What This Does Not Give You

Be honest with yourself about the boundaries.

This is an architecture disclosed in a patent filing, not a benchmarked, productized, or drop-in library. There is no SDK to install and no promise that it "just works." You implement the extractor, the anchor layer, the policy format, and the thresholds yourself, and the quality of your result depends heavily on the parameter tuning described above.

The filing does not state accuracy numbers, false-positive rates, or performance benchmarks, and neither should you. The recapture, synthetic, and memorization signals are described as probability scores and structural proximity signals, and the disclosure is explicit that they are signals informing further review, not legal determinations of authorship, infringement, or ownership. A high memorization-proximity or lineage-attribution score is a structural fact, not a verdict.
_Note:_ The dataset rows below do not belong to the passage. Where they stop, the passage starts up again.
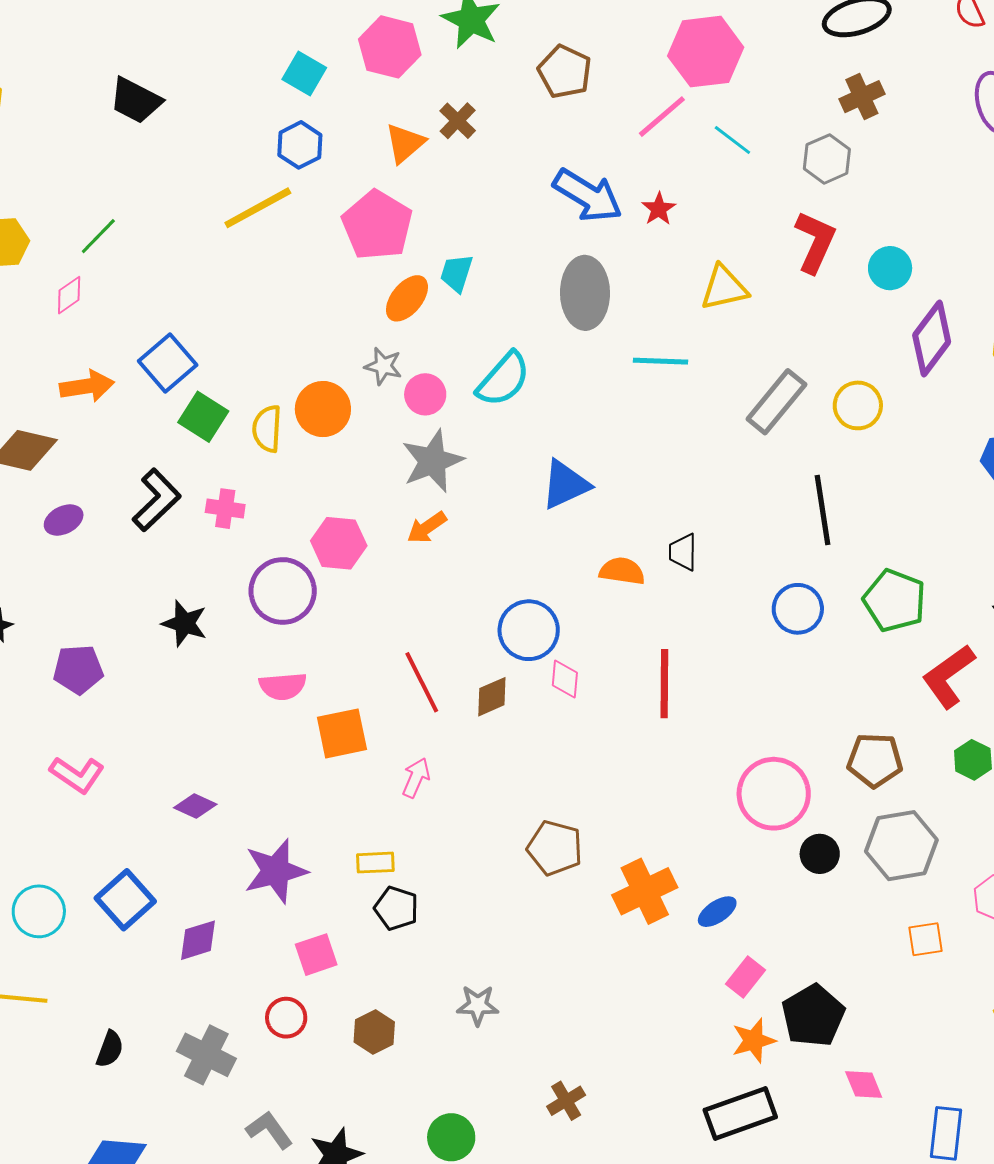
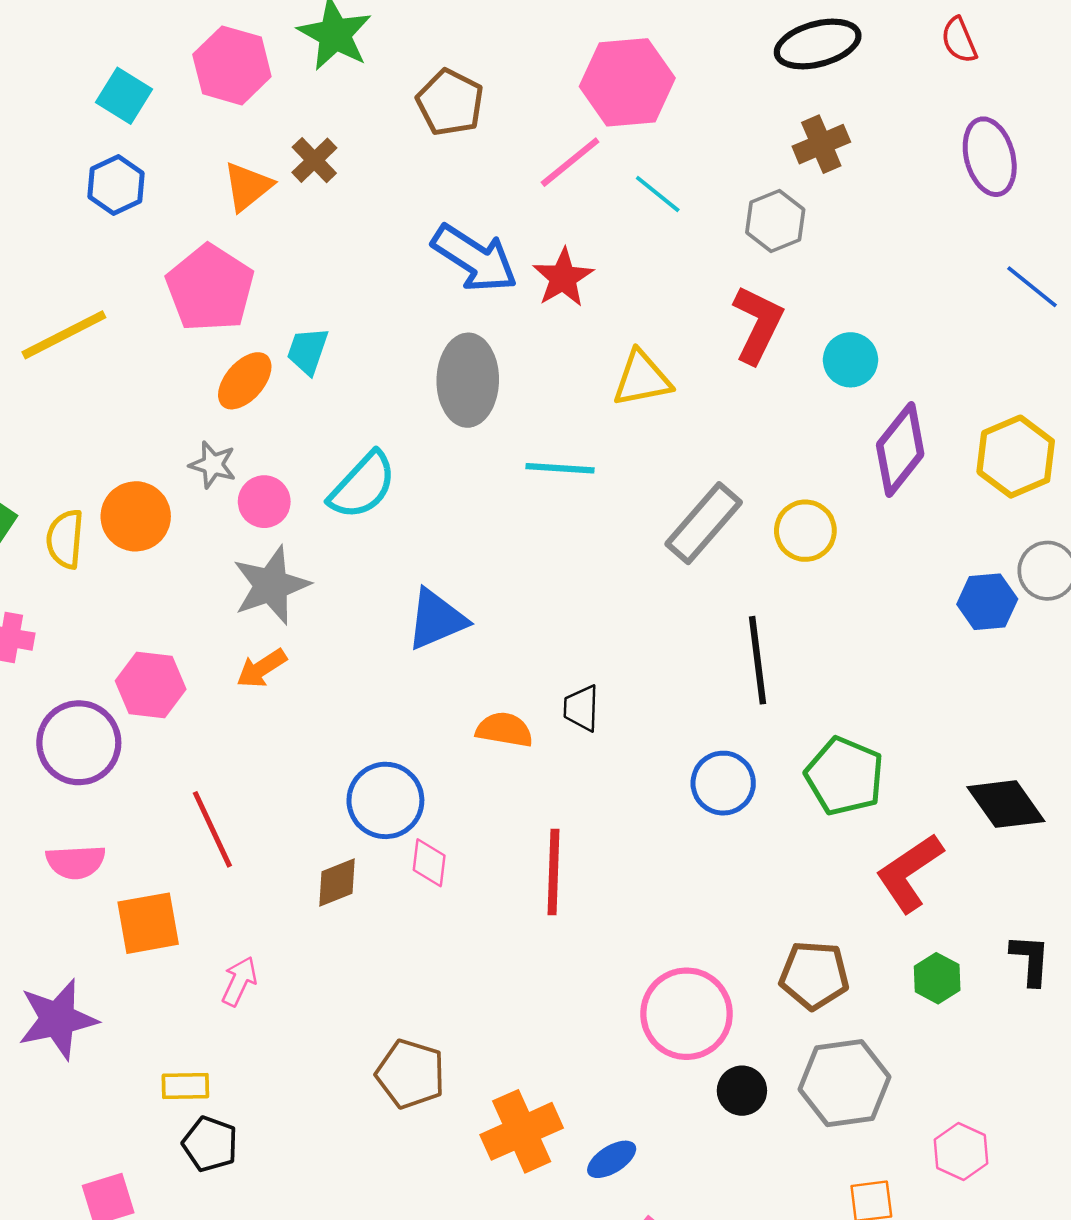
yellow line: (258, 208) -> (64, 335), moved
red star: (659, 209) -> (563, 278), size x1.4
red line: (422, 682) -> (212, 829), moved
purple star: (276, 871) -> (58, 1019), moved

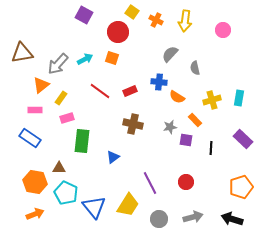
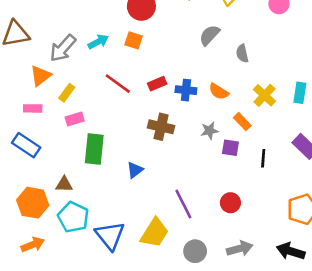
blue cross: (159, 82) -> (186, 90), moved
yellow cross: (212, 100) -> (265, 95), turned -30

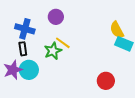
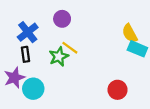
blue cross: (25, 29) -> (28, 32), turned 36
cyan circle: (29, 70) -> (33, 89), moved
Orphan status means "no registered lineage in your governed corpus," which is only as meaningful as the corpus is complete; a legitimately new original will also read as an orphan. Stability holds within defined thresholds, so a heavy enough transformation is, by design, a different artifact. And the exclusion, similarity, and memorization checks are all relative to a governed corpus and signed policy objects you must build and maintain; the architecture supplies the mechanism, not the corpus or the policy content.

Disclosure Scope

The structural content identity approach described in this guide is disclosed in PCT International Application No. PCT/US26/28630. This guide is educational: it explains an architecture and how a developer might approach building it, and it is not a warranty, a benchmark, a shipping product, or an offer of software. Every mechanism described here traces to that filing; where the filing is silent, this guide makes no claim. Third-party technologies referenced for context (cryptographic hashing, watermarking, blockchain registration, perceptual hashing, DNS, and PKI) are described neutrally and are the property of their respective owners.